初期消火の大問題

消火器を設置する、消火器を増量するなど、当然ながら「消火器での消火」が前提とされています。完成前の工事現場では、火災感知装置、消火装置(スプリンクラー・消火栓)、排煙装置はありませんし、設置されていたとしても作動せず、水も出ません。

しかしながら、天井・壁・床が施工されている工事現場は密閉空間に近い環境です。仮設の照明がコードリールで配線されていても、火災になれば電線が焼け、明かりは遮断されて真っ暗闇です。この空間で、はたして消火器で消火可能でしょうか。

前回のコラムでも記しましたが、ウレタンのような可燃物は火種が入ってもすぐには燃え上がらず、内部である程度溶けだします。このときには煙も炎も上がりません。不完全燃焼によって先にCO(一酸化炭素)などが出始め、火炎と黒煙が上がり始めると一気に爆発的燃焼に進みます。そして瞬く間に煙が充満します。

消火器で初期消火をするには、この煙の中に入り、出火点の近くで消火器を放射しなければなりません。そして消火器では、火は本当に消えないのです。
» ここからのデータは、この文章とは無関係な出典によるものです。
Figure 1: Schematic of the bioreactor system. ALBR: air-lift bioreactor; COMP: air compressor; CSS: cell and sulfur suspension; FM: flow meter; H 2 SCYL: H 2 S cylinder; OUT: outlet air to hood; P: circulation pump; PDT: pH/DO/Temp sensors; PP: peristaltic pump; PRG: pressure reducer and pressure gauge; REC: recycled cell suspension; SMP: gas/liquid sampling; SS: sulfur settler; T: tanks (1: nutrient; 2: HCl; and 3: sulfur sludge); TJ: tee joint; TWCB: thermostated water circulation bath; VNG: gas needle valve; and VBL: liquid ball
また、人は煙を吸った瞬間に呼吸ができなくなります。

スモークブロック 初期消火訓練(出典:YouTube)

「この煙の中に突入して出火点に近づき初期消火せよ」というのは「死んでこい」と言っているに等しいのです。プロの消防士ですら、空気呼吸器を背負い呼吸の保護をしなければ火災現場には出場しません。
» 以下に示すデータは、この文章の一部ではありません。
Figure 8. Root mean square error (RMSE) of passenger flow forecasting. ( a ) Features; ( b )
この現実を教示しなければ何度でも同じ被害が出ます(すでに3回同じことが繰り返されています)。先の通知などを再度確認してください。この煙の怖さの教示が完全に抜け落ちています。この通知や資料を作成した方は、火災の煙を一度も吸ったことがないのではと思います。

日本の防災教育は、「火災を出さないように」の教育です。それでも火災は起こります。必ず起こります。放火するばかどももおります。ですから、「火災が発生したらどうするのか」「何を準備しておくべきか」を具体的に教育・啓蒙し、装備・訓練を実践する必要があります。これは一般企業・学校・病院・マンション・戸建て住宅すべてに共通します。特に企業団体は、消防法により自衛消防隊組織の設置が義務づけられ、任命された人は火災の初期消火をするように指示されます。つまり、一番最初に火煙に対応するのは、普通の人々である自衛消防隊です。

繰り返しになりますが、「消火器で消火せよ!」イコール「煙の中へ入って死ね」なのです。初期消火を行うということは煙を吸うリスクがあり、状況によっては煙に巻かれるのです。呼吸保護具なしで対応せよというのは、安全配慮義務を履行していないことになります(民事訴訟で安全配慮義務違反を問われた場合、敗訴して多大な損失を被る可能性があります)。

したがって現状では、工事現場の作業員の皆さんには、的確な教示・訓練・装備がなされていないのです。そして犠牲になるのはいつも下請け・孫請けの現場の作業員です。避難の際も煙に襲われます。レスキュー隊が救助してもすでに息絶えているのです。

お父さんの仕事はなんでしょう。家族の待つ家に無事に帰ることです。会社が作業員の皆さんに仕事を指示するということは、作業員の皆さんを無事に家に帰すところまでが含まれます。

同じ犠牲がなくなりますように。